### Extracted information

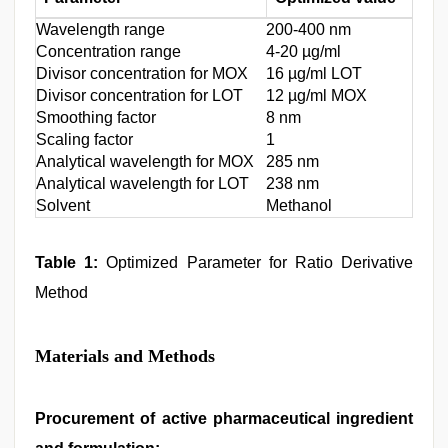
Wavelength range
200-400 nm
Concentration range
4-20 µg/ml
Divisor concentration for MOX
16 µg/ml LOT
Divisor concentration for LOT
12 µg/ml MOX
Smoothing factor
8 nm
Scaling factor
1
Analytical wavelength for MOX
285 nm
Analytical wavelength for LOT
238 nm
Solvent
Methanol
Table 1:
Optimized Parameter for Ratio Derivative
Method
Materials and Methods
Procurement of active pharmaceutical ingredient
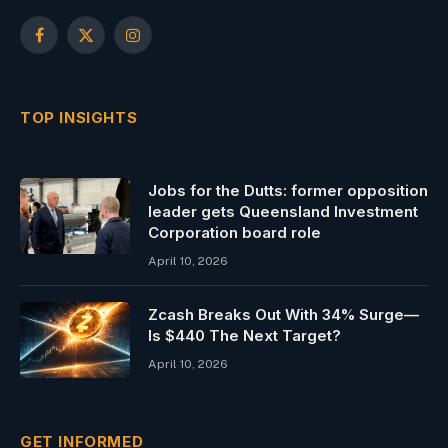
Facebook
X
Instagram
(Twitter)
TOP INSIGHTS
Jobs for the Dutts: former opposition
leader gets Queensland Investment
Corporation board role
April 10, 2026
Zcash Breaks Out With 34% Surge—
Is $440 The Next Target?
April 10, 2026
GET INFORMED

### Problem statement
Wherever a line above contains "Analytical", copy that line.

### Your response
Analytical wavelength for MOX
Analytical wavelength for LOT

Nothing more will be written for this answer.